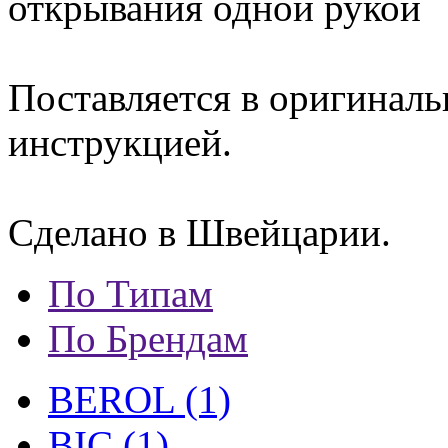
открывания одной рукой
Поставляется в оригиналь
инструкцией.
Сделано в Швейцарии.
По Типам
По Брендам
BEROL (1)
BIC (1)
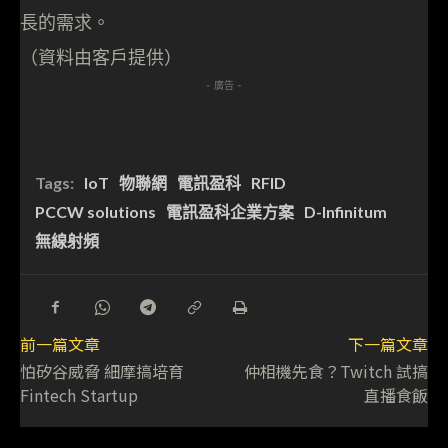
長的需求。
（資料由客戶提供）
- 廣告 -
Tags:
IoT
物聯網
電訊盈科
RFID
PCCW solutions
電訊盈科企業方案
D-Infinitum
無線射頻
前一篇文章
下一篇文章
怕矽谷威脅 細摩搞培育
仲相機先食？Twitch 試搞
Fintech Startup
直播食飯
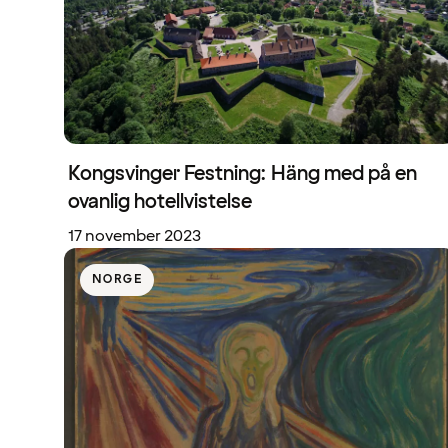
Kongsvinger Festning: Häng med på en
ovanlig hotellvistelse
17 november 2023
NORGE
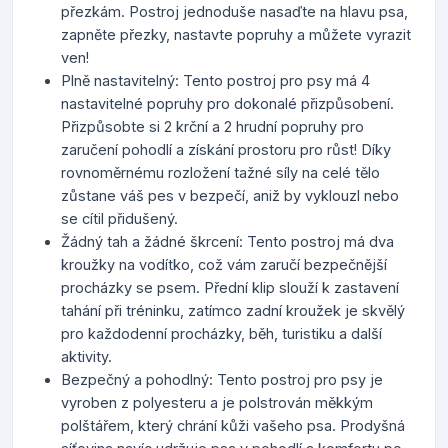
přezkám. Postroj jednoduše nasaďte na hlavu psa,
zapněte přezky, nastavte popruhy a můžete vyrazit
ven!
Plně nastavitelný: Tento postroj pro psy má 4
nastavitelné popruhy pro dokonalé přizpůsobení.
Přizpůsobte si 2 krční a 2 hrudní popruhy pro
zaručení pohodlí a získání prostoru pro růst! Díky
rovnoměrnému rozložení tažné síly na celé tělo
zůstane váš pes v bezpečí, aniž by vyklouzl nebo
se cítil přidušený.
Žádný tah a žádné škrcení: Tento postroj má dva
kroužky na vodítko, což vám zaručí bezpečnější
procházky se psem. Přední klip slouží k zastavení
tahání při tréninku, zatímco zadní kroužek je skvělý
pro každodenní procházky, běh, turistiku a další
aktivity.
Bezpečný a pohodlný: Tento postroj pro psy je
vyroben z polyesteru a je polstrován měkkým
polštářem, který chrání kůži vašeho psa. Prodyšná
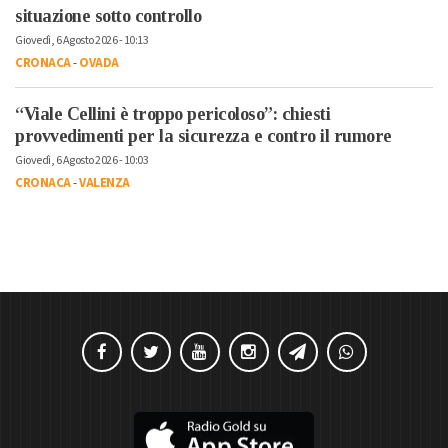
situazione sotto controllo
Giovedì, 6 Agosto 2026 - 10:13
CRONACA
-
OVADA
“Viale Cellini è troppo pericoloso”: chiesti
provvedimenti per la sicurezza e contro il rumore
Giovedì, 6 Agosto 2026 - 10:03
CRONACA
-
VALENZA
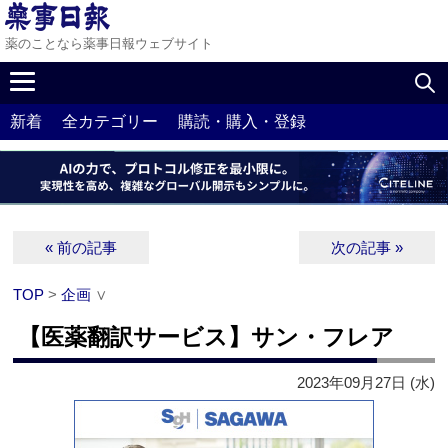
薬のことなら薬事日報ウェブサイト
新着
全カテゴリー
購読・購入・登録
« 前の記事
次の記事 »
TOP
>
企画
∨
【医薬翻訳サービス】サン・フレア
2023年09月27日 (水)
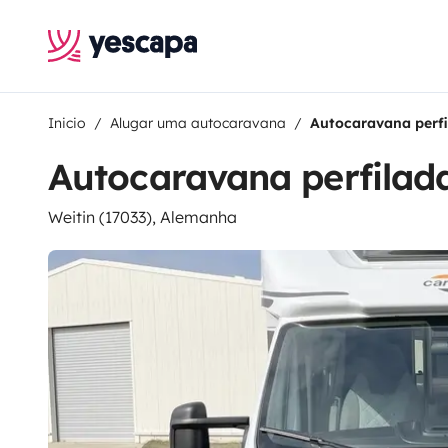
Inicio
Alugar uma autocaravana
Autocaravana perf
Autocaravana perfilad
Weitin (17033), Alemanha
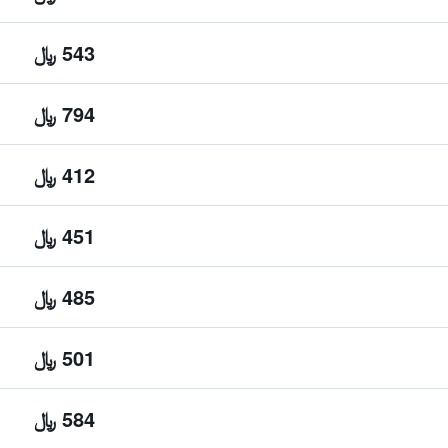
543 ﷼
794 ﷼
412 ﷼
451 ﷼
485 ﷼
501 ﷼
584 ﷼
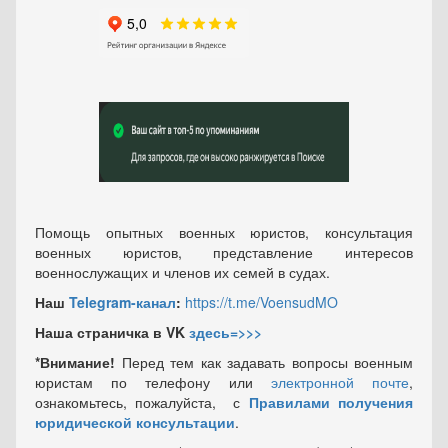
Помощь опытных военных юристов, консультация
военных юристов, представление интересов
военнослужащих и членов их семей в судах.
Наш
Telegram-канал
:
https://t.me/VoensudMO
Наша страничка в VK
здесь=>>>
*Внимание!
Перед тем как задавать вопросы военным
юристам по телефону или
электронной почте
,
ознакомьтесь, пожалуйста, с
Правилами получения
юридической консультации
.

● **WHAT IS EXPECTED**: Transcribe all of the entries word for word, but skip any pictures they contain.

● **ANSWER TO THIS PROBLEM**:
открывания одной рукой
Поставляется в оригиналь
инструкцией.
Сделано в Швейцарии.
По Типам
По Брендам
BEROL (1)
BIC (1)
長的需求。
（資料由客戶提供）
- 廣告 -
Tags:
IoT
物聯網
電訊盈科
RFID
PCCW solutions
電訊盈科企業方案
D-Infinitum
無線射頻
前一篇文章
下一篇文章
怕矽谷威脅 細摩搞培育
仲相機先食？Twitch 試搞
Fintech Startup
直播食飯
Kongsvinger Festning: Häng med på en
ovanlig hotellvistelse
17 november 2023
NORGE
přezkám. Postroj jednoduše nasaďte na hlavu psa,
zapněte přezky, nastavte popruhy a můžete vyrazit
ven!
Plně nastavitelný: Tento postroj pro psy má 4
nastavitelné popruhy pro dokonalé přizpůsobení.
Přizpůsobte si 2 krční a 2 hrudní popruhy pro
zaručení pohodlí a získání prostoru pro růst! Díky
rovnoměrnému rozložení tažné síly na celé tělo
zůstane váš pes v bezpečí, aniž by vyklouzl nebo
se cítil přidušený.
Žádný tah a žádné škrcení: Tento postroj má dva
kroužky na vodítko, což vám zaručí bezpečnější
procházky se psem. Přední klip slouží k zastavení
tahání při tréninku, zatímco zadní kroužek je skvělý
pro každodenní procházky, běh, turistiku a další
aktivity.
Bezpečný a pohodlný: Tento postroj pro psy je
vyroben z polyesteru a je polstrován měkkým
polštářem, který chrání kůži vašeho psa. Prodyšná
situazione sotto controllo
Giovedì, 6 Agosto 2026 - 10:13
CRONACA
-
OVADA
“Viale Cellini è troppo pericoloso”: chiesti
provvedimenti per la sicurezza e contro il rumore
Giovedì, 6 Agosto 2026 - 10:03
CRONACA
-
VALENZA
薬のことなら薬事日報ウェブサイト
新着
全カテゴリー
購読・購入・登録
« 前の記事
次の記事 »
TOP
>
企画
∨
【医薬翻訳サービス】サン・フレア
2023年09月27日 (水)
Inicio
Alugar uma autocaravana
Autocaravana perf
Autocaravana perfilad
Weitin (17033), Alemanha
543 ﷼
794 ﷼
412 ﷼
451 ﷼
485 ﷼
501 ﷼
584 ﷼
Помощь опытных военных юристов, консультация
военных юристов, представление интересов
военнослужащих и членов их семей в судах.
Наш
Telegram-канал
:
https://t.me/VoensudMO
Наша страничка в VK
здесь=>>>
*Внимание!
Перед тем как задавать вопросы военным
юристам по телефону или
электронной почте
,
ознакомьтесь, пожалуйста, с
Правилами получения
юридической консультации
.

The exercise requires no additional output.